**What to work on:**
In the records that follow, the lines from the one containing "dark parked car (bbox: 499,113,532,154)" to the one containing "dark parked car (bbox: 469,114,508,150)", inclusive, are to be given again exactly.

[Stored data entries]
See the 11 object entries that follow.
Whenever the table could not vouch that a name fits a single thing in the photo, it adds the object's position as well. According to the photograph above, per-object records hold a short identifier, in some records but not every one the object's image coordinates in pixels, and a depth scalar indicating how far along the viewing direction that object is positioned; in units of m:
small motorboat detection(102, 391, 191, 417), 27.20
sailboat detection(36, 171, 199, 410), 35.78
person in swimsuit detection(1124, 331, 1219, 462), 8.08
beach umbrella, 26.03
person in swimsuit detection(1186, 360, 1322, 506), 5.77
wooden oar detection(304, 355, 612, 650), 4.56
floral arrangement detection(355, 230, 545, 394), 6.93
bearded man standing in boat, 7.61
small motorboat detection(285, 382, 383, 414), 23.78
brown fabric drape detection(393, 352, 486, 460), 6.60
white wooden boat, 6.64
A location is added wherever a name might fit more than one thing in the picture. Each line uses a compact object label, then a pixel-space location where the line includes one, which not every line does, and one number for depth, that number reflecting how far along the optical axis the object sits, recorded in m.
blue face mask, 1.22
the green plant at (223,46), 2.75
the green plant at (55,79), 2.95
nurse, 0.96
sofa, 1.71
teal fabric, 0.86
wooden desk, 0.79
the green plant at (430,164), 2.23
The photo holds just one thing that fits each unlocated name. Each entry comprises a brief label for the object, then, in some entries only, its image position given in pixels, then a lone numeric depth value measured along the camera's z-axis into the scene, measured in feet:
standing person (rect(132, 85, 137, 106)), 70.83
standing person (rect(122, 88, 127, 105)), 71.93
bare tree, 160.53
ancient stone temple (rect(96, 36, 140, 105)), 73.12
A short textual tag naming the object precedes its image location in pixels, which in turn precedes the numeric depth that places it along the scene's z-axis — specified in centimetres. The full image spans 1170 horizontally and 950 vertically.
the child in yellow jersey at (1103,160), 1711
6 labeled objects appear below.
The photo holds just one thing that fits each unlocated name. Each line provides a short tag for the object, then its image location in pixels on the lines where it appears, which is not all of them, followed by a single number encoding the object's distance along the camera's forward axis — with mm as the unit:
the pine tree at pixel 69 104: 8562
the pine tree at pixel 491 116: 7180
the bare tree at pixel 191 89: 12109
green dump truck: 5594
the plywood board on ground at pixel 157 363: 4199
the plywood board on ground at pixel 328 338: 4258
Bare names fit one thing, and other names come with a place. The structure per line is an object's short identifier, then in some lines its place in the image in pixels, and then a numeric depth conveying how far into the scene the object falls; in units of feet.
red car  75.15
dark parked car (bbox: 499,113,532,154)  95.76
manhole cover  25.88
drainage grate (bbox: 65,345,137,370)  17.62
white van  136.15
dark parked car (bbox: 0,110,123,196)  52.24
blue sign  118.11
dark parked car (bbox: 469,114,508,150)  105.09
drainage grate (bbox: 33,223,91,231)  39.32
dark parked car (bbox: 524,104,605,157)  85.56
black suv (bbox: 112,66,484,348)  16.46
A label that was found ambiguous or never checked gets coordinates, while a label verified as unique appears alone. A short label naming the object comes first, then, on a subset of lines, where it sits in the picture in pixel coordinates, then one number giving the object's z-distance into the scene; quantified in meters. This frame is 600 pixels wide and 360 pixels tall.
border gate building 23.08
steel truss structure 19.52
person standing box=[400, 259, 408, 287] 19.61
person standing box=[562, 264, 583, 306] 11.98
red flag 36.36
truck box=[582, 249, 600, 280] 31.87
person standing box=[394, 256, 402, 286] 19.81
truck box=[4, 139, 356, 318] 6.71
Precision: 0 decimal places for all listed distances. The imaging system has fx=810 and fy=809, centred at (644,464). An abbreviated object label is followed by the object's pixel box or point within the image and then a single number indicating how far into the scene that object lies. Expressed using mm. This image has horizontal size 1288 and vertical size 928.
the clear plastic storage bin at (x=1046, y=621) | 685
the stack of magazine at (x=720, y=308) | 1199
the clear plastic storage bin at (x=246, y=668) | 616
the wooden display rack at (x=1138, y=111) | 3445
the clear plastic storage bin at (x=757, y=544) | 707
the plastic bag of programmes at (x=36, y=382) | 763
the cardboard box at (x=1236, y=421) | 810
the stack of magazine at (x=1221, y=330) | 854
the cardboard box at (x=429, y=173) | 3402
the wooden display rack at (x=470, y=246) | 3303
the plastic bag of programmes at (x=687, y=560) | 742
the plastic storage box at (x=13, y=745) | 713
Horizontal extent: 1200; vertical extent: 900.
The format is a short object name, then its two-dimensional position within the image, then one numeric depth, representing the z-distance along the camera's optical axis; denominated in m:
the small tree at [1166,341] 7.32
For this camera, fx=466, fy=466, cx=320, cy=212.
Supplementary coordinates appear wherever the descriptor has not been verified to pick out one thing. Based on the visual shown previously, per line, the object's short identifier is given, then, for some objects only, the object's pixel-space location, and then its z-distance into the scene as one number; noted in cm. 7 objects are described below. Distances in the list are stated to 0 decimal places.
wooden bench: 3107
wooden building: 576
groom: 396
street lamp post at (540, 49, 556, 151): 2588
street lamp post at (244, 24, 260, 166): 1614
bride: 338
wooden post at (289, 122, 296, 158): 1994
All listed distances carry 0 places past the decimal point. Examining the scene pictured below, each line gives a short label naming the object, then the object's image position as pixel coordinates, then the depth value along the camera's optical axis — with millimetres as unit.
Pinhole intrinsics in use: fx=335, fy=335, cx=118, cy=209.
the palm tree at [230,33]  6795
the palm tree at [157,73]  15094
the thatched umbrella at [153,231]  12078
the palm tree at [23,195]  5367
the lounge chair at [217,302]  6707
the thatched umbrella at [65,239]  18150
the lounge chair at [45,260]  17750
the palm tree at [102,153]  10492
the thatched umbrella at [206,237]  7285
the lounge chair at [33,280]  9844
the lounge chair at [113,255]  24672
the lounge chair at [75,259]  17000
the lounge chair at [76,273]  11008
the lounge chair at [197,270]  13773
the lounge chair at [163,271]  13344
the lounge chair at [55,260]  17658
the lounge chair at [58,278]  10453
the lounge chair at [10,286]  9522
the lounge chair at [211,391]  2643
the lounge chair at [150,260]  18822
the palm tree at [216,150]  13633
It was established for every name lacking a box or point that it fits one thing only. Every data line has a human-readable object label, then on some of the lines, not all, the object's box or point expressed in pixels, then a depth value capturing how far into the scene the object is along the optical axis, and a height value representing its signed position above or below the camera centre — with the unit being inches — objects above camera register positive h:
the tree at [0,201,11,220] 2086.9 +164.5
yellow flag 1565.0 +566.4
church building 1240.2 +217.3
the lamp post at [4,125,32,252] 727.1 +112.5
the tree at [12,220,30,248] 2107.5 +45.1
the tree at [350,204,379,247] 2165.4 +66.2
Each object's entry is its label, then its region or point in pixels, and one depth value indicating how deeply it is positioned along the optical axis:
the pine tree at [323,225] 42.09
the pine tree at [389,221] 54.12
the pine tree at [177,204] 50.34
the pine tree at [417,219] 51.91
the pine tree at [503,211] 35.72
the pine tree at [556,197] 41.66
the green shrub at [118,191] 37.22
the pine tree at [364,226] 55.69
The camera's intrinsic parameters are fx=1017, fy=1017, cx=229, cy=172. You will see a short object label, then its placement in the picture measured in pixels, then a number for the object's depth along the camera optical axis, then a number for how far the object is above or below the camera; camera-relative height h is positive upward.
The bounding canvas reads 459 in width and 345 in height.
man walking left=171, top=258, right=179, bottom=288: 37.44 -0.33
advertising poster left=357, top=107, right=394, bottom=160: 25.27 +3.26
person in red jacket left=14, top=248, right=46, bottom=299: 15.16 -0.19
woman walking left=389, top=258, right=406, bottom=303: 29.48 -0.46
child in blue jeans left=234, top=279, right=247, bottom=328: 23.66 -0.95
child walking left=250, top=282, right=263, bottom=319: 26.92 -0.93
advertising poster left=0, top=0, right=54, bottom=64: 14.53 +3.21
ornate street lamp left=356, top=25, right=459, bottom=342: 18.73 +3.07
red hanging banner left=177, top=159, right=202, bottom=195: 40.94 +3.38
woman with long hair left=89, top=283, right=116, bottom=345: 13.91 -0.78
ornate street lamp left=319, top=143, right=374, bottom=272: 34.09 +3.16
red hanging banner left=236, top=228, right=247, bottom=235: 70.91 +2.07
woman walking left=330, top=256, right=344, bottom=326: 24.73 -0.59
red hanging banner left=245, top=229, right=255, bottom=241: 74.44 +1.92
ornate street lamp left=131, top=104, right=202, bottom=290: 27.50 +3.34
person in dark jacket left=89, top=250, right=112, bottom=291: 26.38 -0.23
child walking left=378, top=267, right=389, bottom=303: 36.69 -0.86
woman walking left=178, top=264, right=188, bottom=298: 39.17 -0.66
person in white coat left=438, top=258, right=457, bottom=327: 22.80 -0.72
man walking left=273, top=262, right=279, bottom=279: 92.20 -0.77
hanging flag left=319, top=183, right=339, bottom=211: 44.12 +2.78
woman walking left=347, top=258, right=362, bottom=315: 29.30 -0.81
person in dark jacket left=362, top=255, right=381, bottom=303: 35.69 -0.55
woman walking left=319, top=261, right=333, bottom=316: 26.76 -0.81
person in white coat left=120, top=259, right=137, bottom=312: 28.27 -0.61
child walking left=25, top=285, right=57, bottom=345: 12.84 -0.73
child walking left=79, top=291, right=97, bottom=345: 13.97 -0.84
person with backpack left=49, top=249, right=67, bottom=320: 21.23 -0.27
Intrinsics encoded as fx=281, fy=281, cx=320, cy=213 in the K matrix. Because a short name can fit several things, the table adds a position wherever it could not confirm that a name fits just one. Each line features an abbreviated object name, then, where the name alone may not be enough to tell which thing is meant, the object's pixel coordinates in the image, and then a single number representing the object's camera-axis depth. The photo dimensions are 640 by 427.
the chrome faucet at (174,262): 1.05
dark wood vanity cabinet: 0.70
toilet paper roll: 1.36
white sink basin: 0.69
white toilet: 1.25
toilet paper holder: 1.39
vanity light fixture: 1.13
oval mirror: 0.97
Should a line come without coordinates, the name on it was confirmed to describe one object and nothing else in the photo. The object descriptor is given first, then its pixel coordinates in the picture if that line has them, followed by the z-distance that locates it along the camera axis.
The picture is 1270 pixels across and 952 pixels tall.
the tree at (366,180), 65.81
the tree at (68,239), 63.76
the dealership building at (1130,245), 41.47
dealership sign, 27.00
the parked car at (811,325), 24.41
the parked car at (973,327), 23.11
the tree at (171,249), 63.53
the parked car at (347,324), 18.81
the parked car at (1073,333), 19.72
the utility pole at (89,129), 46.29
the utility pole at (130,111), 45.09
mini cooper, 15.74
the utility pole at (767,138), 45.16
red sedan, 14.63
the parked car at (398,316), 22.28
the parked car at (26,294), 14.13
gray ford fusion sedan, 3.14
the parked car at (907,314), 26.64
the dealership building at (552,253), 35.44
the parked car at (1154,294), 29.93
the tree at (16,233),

**Finished exercise:**
dark parked car (bbox: 499,113,532,154)  95.76
manhole cover  25.88
drainage grate (bbox: 65,345,137,370)  17.62
white van  136.15
dark parked car (bbox: 0,110,123,196)  52.24
blue sign  118.11
dark parked car (bbox: 469,114,508,150)  105.09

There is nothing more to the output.